▶ [Selected excerpt]:

%%

Republican officials may not be able to escape the performative outrage on Twitter, but when they are under oath or talking among themselves, they admit he is a threat to democracy, that his narcissism knows no bounds, and that his disregard for legal and democratic norms was a given. In fact, the very same people complaining about the FBI raid were the ones who witnessed firsthand that constitutional norms were to Trump what the Marquess of Queensbury rules are to professional wrestling.

As a political matter, for 24 hours after the FBI executed the search warrant, I feared that the incident would benefit the GOP heading into the midterms, boosting turnout among outraged Republican voters. The maintenance of government records, even of classified documents, is not the kind of crime that most people can even wrap their heads around. Officials in Washington, and archivists everywhere, get it, but otherwise, most people say, "Meh." It is like a violation of campaign finance rules: If you have never had to raise money for a campaign, a violation in that area seems opaque.

Then Trump gave his deposition and took the Fifth. Suddenly, the metaphor for understanding Trump shifted from "Wrestlemania" to reruns of "Law & Order." The man who famously said, "“The mob takes the Fifth. If you're innocent, why are you taking the Fifth Amendment?" took the Fifth. It was as if Franz Kafka had returned from the dead to announce the whole last seven years of American political life had been scripted by him. The theater of the absurd has reached its apotheosis and only the truly cultic followers of the former president can stick around.

%%

▶ [Information shown]:
%%

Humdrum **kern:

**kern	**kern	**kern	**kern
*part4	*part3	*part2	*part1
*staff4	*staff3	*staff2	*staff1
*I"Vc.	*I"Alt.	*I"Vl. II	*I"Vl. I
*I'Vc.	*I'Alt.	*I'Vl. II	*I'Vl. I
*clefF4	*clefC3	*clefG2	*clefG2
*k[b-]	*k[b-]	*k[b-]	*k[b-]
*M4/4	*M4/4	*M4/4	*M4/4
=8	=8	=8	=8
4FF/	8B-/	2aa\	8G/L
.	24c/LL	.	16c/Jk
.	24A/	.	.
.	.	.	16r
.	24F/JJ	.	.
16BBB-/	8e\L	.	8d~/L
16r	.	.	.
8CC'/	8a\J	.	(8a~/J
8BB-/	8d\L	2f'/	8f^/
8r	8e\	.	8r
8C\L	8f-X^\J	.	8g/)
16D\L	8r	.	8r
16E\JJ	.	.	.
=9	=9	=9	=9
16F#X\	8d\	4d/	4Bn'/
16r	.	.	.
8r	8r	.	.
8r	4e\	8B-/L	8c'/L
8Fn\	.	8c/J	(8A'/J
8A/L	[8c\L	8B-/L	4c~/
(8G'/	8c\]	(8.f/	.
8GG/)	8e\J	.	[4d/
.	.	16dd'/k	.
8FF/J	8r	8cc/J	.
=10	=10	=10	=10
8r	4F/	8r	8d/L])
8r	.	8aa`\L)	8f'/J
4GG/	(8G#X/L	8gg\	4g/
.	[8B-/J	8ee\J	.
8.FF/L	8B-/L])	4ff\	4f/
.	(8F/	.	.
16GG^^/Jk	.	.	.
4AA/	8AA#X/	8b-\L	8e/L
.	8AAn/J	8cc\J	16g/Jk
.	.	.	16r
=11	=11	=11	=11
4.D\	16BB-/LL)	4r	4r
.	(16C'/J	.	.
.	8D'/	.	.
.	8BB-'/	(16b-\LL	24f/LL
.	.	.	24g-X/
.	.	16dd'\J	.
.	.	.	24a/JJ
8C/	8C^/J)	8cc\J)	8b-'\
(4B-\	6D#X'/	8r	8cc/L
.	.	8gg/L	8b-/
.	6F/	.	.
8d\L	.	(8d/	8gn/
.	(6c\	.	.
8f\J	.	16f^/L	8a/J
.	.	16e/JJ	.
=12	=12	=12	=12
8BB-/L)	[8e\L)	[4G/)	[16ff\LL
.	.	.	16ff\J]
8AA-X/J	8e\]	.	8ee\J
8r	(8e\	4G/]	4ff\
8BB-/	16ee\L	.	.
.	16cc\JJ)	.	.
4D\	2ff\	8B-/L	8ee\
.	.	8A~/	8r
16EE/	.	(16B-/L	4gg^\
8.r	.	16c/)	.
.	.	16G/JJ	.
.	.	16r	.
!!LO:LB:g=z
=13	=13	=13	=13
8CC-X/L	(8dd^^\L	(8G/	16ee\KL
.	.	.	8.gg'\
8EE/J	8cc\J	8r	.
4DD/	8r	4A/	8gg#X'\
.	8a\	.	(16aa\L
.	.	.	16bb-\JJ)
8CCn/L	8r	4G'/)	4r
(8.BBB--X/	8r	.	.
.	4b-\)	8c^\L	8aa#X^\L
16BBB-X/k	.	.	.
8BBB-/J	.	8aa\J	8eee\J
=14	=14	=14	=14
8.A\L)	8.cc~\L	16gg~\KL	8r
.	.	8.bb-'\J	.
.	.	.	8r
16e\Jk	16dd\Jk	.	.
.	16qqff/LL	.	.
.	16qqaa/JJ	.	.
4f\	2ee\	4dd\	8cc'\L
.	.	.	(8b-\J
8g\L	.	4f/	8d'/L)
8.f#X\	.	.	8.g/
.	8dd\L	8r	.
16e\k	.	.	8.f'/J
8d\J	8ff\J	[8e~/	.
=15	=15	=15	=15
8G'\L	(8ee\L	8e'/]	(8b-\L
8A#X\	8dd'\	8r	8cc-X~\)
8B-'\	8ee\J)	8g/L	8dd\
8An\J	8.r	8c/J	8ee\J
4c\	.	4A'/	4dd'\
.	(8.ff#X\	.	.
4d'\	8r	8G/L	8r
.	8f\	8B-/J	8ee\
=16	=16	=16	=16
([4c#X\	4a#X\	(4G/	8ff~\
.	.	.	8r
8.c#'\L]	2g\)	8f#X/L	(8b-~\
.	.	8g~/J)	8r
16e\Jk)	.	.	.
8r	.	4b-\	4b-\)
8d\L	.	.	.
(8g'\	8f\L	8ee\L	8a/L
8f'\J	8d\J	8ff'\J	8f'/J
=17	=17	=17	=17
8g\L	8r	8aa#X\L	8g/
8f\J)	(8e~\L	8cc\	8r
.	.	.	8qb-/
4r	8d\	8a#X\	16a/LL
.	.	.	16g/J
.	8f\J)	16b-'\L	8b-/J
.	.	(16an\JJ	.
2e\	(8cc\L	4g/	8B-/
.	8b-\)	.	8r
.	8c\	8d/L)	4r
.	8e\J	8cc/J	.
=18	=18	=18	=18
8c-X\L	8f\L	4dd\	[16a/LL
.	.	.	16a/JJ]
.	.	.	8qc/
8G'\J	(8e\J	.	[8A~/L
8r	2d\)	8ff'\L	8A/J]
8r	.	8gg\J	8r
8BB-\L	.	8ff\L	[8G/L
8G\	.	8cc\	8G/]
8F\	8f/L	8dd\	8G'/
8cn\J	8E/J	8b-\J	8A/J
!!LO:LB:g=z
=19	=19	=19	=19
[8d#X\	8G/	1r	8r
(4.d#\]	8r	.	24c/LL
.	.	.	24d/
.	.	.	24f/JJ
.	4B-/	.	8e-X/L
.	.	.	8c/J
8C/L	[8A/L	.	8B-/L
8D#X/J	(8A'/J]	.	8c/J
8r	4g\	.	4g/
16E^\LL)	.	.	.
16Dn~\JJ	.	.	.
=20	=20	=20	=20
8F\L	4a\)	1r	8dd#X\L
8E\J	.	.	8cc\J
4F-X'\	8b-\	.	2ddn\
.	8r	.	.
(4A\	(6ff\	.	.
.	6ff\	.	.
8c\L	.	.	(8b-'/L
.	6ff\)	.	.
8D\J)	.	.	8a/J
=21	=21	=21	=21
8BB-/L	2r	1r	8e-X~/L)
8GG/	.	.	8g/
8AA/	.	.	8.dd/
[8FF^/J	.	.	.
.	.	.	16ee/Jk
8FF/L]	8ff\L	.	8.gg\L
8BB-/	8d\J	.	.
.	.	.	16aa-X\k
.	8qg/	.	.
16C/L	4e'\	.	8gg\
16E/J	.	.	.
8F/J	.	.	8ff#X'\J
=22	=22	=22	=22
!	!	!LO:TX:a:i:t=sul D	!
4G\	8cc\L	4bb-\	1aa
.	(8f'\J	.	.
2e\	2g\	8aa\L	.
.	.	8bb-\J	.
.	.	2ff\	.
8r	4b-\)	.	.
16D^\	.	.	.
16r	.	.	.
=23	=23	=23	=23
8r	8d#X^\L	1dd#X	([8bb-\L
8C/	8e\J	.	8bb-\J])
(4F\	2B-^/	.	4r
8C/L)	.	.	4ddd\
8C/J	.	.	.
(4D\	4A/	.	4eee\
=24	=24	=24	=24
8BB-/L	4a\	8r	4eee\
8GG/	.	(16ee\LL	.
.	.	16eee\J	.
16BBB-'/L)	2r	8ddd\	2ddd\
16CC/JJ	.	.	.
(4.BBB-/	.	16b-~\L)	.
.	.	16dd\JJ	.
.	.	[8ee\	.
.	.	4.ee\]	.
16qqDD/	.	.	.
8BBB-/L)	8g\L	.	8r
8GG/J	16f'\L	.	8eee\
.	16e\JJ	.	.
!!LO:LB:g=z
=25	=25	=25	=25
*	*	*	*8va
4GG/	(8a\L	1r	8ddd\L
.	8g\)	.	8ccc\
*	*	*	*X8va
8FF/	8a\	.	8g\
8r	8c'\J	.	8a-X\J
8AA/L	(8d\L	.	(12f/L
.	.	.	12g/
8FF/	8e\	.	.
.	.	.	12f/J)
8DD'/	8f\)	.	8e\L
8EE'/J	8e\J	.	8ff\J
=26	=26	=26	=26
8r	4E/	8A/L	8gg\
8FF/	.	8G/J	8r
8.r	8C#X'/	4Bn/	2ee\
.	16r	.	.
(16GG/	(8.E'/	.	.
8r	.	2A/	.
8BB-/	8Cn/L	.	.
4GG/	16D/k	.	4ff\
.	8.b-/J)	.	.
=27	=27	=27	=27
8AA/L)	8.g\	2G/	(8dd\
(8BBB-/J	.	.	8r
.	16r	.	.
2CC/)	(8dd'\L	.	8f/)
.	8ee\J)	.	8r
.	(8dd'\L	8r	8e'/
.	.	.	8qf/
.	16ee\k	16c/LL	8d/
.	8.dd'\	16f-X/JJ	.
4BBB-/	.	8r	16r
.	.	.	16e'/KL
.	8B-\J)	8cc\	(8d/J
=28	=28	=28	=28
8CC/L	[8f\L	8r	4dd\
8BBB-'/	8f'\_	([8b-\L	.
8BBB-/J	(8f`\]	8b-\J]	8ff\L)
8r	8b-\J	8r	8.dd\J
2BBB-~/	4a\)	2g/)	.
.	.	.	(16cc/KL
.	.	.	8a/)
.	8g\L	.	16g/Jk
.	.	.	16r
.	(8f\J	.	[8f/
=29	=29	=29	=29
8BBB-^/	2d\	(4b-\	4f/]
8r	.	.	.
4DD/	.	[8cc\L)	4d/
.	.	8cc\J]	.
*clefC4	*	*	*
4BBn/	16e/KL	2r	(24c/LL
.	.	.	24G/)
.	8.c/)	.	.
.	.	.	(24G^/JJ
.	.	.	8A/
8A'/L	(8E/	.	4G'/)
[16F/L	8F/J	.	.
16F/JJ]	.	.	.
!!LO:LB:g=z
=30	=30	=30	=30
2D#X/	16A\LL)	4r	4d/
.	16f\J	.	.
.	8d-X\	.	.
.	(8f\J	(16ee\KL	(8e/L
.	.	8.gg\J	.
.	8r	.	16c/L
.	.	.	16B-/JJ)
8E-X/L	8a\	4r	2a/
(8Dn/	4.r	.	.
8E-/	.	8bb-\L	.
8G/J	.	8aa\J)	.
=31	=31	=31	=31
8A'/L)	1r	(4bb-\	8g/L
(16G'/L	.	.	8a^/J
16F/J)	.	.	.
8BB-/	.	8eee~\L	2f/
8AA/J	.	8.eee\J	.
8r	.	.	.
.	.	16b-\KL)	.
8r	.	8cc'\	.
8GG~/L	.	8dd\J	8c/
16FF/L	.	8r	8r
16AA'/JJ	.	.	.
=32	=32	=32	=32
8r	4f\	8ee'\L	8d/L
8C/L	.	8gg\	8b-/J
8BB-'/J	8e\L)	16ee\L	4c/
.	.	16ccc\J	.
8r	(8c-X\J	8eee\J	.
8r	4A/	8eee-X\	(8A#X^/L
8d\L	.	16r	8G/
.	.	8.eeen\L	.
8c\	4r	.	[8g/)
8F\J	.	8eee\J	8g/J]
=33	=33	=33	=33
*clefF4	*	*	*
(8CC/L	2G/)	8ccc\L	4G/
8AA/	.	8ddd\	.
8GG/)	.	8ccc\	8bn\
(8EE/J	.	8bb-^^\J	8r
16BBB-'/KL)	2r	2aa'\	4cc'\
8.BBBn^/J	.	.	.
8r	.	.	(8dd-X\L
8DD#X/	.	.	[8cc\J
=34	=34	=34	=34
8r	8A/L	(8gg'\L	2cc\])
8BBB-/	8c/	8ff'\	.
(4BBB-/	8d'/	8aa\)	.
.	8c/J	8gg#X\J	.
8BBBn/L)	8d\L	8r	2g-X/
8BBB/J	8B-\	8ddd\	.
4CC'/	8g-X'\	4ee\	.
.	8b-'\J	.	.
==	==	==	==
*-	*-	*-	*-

%%

▶ [Task requirements]:
• 1. From the opinion passage above, reproduce word for word the span from "Republican officials may" up to and including "to professional wrestling.".
• 2. State whether each statement agrees with the opinion passage, answering yes or no and quoting the words of the passage that decide it.
(a) For 24 hours after the search warrant was executed, the writer feared the incident would help the GOP in the midterms.
(b) Most people readily understand crimes involving the maintenance of government records.
(c) Trump answered the questions at his deposition instead of taking the Fifth.

▶ [Exercise results]:
• 1.
Republican officials may not be able to escape the performative outrage on Twitter, but when they are under oath or talking among themselves, they admit he is a threat to democracy, that his narcissism knows no bounds, and that his disregard for legal and democratic norms was a given. In fact, the very same people complaining about the FBI raid were the ones who witnessed firsthand that constitutional norms were to Trump what the Marquess of Queensbury rules are to professional wrestling.

• 2.
(a) Yes: "for 24 hours after the FBI executed the search warrant, I feared that the incident would benefit the GOP heading into the midterms"
(b) No: "The maintenance of government records, even of classified documents, is not the kind of crime that most people can even wrap their heads around."
(c) No: "Then Trump gave his deposition and took the Fifth."